E-SAM: Training-Free Segment Every Entity Model
This work provides a scalable solution for open-world applications where new entities frequently appear, addressing limitations in existing methods that require large annotated datasets or high training costs.
The paper tackles the problem of entity segmentation in images without predefined class labels by introducing E-SAM, a training-free framework that addresses over-segmentation and under-segmentation issues in existing methods, achieving state-of-the-art performance with a +30.1 improvement on benchmark metrics.

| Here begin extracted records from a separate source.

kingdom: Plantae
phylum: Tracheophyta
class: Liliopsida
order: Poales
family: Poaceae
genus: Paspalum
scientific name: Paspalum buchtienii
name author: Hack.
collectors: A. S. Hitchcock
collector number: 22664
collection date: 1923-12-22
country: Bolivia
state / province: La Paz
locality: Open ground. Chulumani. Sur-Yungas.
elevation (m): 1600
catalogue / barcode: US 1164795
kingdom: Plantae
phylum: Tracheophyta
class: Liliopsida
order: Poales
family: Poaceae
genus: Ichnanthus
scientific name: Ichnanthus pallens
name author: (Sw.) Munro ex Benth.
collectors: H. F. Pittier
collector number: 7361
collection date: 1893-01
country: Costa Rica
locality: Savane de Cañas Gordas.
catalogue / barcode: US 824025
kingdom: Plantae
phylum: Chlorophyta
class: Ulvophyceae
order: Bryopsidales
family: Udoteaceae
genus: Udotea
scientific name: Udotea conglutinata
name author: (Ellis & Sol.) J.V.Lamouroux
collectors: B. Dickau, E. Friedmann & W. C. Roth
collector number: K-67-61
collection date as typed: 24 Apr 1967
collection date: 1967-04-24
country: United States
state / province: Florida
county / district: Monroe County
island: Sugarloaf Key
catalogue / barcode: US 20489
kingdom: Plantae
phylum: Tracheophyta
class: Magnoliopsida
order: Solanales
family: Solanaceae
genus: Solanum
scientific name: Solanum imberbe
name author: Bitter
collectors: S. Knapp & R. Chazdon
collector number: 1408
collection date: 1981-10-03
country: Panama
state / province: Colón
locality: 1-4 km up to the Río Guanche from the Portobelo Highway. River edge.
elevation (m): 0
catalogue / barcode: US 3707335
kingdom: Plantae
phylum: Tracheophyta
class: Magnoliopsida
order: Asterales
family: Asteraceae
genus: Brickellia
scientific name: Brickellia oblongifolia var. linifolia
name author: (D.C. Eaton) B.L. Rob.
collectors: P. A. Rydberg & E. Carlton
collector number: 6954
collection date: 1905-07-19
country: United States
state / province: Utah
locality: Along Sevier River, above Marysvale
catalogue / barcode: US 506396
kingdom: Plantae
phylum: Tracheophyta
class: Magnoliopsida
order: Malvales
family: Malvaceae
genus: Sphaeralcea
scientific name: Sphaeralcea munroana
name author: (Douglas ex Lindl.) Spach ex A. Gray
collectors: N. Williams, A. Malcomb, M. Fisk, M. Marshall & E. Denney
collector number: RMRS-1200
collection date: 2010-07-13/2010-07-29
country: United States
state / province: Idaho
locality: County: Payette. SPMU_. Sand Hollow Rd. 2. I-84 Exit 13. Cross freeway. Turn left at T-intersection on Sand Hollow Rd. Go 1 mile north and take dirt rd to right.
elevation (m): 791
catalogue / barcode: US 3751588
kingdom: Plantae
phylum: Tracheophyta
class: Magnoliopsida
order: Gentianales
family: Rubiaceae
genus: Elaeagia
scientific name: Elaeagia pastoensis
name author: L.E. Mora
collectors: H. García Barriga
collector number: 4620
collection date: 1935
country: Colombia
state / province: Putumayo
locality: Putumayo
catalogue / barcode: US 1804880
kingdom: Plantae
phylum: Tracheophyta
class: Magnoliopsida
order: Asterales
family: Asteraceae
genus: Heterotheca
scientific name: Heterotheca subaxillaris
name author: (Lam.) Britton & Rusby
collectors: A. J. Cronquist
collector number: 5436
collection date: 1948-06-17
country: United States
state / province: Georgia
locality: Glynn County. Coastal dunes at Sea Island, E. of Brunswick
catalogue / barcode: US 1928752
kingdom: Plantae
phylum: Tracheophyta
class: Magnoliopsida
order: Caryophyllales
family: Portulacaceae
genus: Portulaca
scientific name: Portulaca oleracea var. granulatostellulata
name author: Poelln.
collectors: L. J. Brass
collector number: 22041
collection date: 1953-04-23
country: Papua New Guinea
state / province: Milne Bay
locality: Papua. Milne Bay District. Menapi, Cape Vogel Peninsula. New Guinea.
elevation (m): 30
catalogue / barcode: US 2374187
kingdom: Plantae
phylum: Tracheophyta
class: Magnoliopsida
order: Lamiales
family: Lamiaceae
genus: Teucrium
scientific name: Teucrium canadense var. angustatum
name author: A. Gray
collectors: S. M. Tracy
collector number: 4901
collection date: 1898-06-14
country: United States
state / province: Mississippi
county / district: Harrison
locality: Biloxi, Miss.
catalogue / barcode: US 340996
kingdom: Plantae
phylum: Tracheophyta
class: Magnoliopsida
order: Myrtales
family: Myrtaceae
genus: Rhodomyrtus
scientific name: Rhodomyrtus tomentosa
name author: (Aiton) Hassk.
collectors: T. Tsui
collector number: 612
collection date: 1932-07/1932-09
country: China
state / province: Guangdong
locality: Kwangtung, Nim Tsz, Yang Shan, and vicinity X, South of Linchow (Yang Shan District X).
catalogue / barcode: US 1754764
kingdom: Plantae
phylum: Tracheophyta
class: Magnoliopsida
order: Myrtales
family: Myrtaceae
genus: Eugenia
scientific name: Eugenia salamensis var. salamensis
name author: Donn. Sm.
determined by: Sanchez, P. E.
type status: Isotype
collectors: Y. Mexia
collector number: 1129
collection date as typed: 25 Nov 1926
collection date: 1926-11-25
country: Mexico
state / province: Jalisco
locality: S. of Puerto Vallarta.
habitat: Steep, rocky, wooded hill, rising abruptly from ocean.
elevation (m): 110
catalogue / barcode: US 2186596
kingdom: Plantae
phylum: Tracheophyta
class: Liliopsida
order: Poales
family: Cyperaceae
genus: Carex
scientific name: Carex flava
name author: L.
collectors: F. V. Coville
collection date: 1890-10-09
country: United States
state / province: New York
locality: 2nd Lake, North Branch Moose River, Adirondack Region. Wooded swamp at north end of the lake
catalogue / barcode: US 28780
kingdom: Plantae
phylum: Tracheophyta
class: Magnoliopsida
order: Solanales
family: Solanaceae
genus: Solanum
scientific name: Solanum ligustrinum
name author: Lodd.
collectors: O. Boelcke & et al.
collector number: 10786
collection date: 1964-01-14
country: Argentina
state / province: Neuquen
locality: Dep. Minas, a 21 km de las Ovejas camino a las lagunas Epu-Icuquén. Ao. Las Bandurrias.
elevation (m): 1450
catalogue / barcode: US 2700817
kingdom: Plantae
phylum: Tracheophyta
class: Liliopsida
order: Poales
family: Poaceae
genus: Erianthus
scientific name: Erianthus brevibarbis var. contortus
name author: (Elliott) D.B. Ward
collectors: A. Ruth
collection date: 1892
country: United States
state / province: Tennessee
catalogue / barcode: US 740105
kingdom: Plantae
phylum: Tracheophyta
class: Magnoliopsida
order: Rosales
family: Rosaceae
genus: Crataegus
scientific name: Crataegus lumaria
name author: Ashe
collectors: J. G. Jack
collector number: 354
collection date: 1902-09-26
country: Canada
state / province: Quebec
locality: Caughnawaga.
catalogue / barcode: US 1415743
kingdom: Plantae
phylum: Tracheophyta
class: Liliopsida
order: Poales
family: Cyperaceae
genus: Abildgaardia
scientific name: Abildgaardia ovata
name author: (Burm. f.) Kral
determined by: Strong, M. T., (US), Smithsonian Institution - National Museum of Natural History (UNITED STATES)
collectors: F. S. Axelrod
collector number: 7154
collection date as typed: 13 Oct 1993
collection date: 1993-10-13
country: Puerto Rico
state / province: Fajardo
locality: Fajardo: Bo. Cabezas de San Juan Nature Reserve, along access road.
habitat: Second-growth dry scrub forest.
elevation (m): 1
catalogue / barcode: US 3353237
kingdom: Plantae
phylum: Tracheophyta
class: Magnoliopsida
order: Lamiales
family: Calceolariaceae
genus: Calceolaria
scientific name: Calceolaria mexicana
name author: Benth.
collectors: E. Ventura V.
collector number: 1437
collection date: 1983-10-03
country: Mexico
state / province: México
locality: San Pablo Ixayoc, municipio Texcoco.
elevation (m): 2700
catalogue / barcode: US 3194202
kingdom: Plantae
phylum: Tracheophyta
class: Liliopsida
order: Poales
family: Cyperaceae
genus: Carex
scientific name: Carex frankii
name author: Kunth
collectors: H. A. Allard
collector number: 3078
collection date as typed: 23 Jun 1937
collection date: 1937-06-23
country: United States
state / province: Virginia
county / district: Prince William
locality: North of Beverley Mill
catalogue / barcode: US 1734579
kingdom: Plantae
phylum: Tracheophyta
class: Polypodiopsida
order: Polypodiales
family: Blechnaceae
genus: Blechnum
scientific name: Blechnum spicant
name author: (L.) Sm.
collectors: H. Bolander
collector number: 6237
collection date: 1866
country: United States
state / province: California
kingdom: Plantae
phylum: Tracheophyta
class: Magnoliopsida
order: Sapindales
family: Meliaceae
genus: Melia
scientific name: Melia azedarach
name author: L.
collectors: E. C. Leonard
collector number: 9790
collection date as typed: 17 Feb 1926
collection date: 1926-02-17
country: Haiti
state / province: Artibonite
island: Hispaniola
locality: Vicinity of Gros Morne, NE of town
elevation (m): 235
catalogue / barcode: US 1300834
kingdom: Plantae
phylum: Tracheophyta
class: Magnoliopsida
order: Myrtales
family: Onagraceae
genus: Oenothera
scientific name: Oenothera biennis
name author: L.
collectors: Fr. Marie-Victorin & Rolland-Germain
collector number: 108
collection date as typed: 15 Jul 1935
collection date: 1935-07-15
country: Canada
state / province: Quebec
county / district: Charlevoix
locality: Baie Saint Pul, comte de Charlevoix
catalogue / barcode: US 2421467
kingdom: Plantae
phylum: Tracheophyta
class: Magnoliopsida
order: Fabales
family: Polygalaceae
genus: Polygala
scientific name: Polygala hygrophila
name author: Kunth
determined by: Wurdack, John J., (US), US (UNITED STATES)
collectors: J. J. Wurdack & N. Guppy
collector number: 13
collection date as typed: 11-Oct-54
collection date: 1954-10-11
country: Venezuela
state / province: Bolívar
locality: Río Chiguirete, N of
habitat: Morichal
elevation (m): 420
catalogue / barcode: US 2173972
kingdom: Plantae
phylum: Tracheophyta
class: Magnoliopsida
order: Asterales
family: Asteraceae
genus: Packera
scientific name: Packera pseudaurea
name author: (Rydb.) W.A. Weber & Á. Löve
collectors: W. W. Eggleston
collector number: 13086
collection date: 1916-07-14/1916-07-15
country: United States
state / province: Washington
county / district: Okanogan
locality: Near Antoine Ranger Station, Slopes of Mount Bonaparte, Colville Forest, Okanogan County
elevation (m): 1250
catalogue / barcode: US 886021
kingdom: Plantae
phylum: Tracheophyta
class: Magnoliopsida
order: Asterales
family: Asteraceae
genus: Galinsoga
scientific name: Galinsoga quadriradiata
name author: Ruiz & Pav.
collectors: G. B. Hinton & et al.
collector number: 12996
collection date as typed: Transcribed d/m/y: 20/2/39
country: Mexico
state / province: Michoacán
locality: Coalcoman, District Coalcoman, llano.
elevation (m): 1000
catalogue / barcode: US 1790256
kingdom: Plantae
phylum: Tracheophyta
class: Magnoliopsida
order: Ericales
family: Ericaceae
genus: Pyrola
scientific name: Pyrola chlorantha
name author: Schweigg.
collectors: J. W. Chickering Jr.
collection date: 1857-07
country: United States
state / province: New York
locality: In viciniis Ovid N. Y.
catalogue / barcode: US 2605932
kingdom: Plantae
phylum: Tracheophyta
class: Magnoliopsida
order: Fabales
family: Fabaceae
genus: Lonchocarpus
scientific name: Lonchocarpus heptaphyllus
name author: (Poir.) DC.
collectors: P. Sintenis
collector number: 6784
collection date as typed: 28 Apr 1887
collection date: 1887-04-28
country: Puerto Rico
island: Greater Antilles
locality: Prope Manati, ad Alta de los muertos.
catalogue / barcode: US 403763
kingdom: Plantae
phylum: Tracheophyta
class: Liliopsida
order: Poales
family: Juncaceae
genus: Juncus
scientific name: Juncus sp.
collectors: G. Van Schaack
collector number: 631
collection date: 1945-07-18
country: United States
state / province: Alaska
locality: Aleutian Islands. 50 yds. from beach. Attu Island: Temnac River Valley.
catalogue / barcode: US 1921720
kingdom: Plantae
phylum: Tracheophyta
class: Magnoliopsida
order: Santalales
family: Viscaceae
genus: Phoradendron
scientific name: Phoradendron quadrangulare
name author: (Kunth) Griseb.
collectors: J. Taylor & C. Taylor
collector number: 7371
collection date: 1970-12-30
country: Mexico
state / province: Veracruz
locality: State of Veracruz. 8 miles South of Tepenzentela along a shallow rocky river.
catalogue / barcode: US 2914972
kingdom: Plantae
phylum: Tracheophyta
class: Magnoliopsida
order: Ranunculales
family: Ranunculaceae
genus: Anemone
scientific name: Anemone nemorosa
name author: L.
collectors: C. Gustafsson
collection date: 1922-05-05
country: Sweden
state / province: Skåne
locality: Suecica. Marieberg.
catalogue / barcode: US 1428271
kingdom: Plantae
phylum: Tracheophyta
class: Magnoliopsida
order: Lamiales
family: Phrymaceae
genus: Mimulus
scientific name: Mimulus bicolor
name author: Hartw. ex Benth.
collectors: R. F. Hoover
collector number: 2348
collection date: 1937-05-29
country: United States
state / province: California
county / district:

Entity Segmentation (ES) aims at identifying and segmenting distinct entities within an image without the need for predefined class labels. This characteristic makes ES well-suited to open-world applications with adaptation to diverse and dynamically changing environments, where new and previously unseen entities may appear frequently. Existing ES methods either require large annotated datasets or high training costs, limiting their scalability and adaptability. Recently, the Segment Anything Model (SAM), especially in its Automatic Mask Generation (AMG) mode, has shown potential for holistic image segmentation. However, it struggles with over-segmentation and under-segmentation, making it less effective for ES. In this paper, we introduce E-SAM, a novel training-free framework that exhibits exceptional ES capability. Specifically, we first propose Multi-level Mask Generation (MMG) that hierarchically processes SAM's AMG outputs to generate reliable object-level masks while preserving fine details at other levels. Entity-level Mask Refinement (EMR) then refines these object-level masks into accurate entity-level masks. That is, it separates overlapping masks to address the redundancy issues inherent in SAM's outputs and merges similar masks by evaluating entity-level consistency. Lastly, Under-Segmentation Refinement (USR) addresses under-segmentation by generating additional high-confidence masks fused with EMR outputs to produce the final ES map. These three modules are seamlessly optimized to achieve the best ES without additional training overhead. Extensive experiments demonstrate that E-SAM achieves state-of-the-art performance compared to prior ES methods, demonstrating a significant improvement by +30.1 on benchmark metrics.